Ich benutze, wenn ich leite, zwei treibende Faktoren: Druck und Twists.
Es ist einfach für einen Charakter, seinen ursprünglichen Werten zu 100% zu folgen. Schwierig wird es, wenn er unter zusätzlichen Druck gerät. Wenn die Gruppe zum Beispiel einen Feind verfolgt, dann aber am Wegesrand jemand Hilfe braucht? Soll man die Gruppe aufteilen oder ein Problem über das andere Stellen. Dabei ist wichtig, dass wirklich eine Wahl besteht. Der Encounter mit dem Feind sollte ohne den Charakter schwierig und schmerzhaft sein, aber nicht unmöglich.
Mit solchen kleinen Dilemmas weicht man das Wertekonstrukt des Chars langsam auf und bringt ihn dazu, sich zu hinterfragen. Das kann man dann langsam weiter anziehen.
Beim Twist ist etwas nicht so, wie es zunächst schien: Ich denke mal, dass haben wir alle schonmal gebracht und braucht hier kein Beispiel. Nach einem größeren Twist sollte aber narrativ immer ein Moment der Reflektion stehen. Das kann die Gruppe am Lagerfeuer sein oder auch ein NPC der nach der Meinung des Charakters fragt. Ich hatte hier mal großen Erfolg mit der Tochter einer Kriegerin, die hinterfragte, warum Mama's Taten und Worte nicht so ganz passten. Natürlich war nicht alles schwarz-weiß und der Versuch das zu erklären war ein sehr schöner RP-Moment.
Ein weiteres Tool ist der Spiegel: Bau einen NPC, der in mehreren Punkten genauso ist wie der Charakter, und nur anders aussieht.
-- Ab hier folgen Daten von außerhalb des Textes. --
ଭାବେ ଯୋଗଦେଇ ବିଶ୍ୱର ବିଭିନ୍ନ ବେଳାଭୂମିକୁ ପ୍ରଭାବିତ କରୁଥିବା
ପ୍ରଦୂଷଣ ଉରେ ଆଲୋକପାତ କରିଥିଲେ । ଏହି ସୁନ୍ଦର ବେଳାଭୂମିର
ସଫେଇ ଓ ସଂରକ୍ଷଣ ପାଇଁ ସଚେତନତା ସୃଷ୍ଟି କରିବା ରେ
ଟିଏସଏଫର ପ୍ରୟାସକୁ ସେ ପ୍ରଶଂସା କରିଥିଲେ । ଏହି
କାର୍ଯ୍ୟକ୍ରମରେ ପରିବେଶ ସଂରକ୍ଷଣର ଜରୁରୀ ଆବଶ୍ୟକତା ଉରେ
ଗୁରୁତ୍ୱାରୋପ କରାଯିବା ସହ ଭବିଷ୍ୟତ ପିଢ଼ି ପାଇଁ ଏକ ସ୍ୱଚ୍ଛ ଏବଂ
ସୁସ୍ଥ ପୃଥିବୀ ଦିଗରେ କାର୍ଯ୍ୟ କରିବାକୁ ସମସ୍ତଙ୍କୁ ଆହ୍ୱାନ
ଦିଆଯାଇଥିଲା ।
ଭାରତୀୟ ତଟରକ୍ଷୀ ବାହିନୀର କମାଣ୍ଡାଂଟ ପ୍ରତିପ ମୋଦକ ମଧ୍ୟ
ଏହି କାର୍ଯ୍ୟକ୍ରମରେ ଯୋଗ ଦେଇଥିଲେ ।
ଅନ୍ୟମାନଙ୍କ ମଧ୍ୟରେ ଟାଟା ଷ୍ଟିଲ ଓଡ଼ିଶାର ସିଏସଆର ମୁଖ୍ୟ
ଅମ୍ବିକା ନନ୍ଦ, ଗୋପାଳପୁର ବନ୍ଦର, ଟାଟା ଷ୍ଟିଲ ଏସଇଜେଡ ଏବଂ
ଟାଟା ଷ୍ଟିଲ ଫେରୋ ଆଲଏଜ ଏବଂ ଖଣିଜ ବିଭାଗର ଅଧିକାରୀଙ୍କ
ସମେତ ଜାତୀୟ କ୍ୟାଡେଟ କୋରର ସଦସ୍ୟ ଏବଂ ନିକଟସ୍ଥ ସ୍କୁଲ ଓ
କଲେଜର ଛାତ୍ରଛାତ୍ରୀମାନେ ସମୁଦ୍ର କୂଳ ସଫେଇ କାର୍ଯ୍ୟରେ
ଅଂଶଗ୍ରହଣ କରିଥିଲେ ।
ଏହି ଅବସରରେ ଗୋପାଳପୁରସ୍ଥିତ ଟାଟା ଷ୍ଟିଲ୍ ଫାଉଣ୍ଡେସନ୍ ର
Dieser hat sich jedoch in eine andere Richtung entwickelt. Zum Beispiel könnte man einem Charakter mit einem Hass auf Elfen einen Spiegel vorsetzen, der einen Hass auf Orks hat (nicht die Rasse des Charakters nehmen). Dann zeigt man ihm entweder, in welches Extrem er rutscht, wenn er sich nicht ändert oder kann einen alternativen Weg aufzeigen.
Eine schwächere Version ist das Vorbild, jedoch kommt das sehr stark auf die Gruppe an, das driftet schnell in den Bereich "ungewollter DMPC" ab. Manchmal kann es aber cool sein, einen NPC für kurze Zeit mit der Gruppe laufen zu lassen, der seine Überzeugungen offen zum Ausdruck bringt. Das kann ein guter Anlass zur Reflektion und RP sein.
Jetzt muss ich leider noch ein großes ABER anhängen: Ich mache sowas alles nur, wenn die Spieler auch Bock auf Entwicklung haben und meistens muss ich sie auch nicht austricksen, um RP Gelegenheiten zu schaffen. Meistens reicht es schon, in der Session Zeit für RP zu lassen und nicht jedesmal ein klares "hier guter Weg, hier böser Weg"-Szenario zu bauen.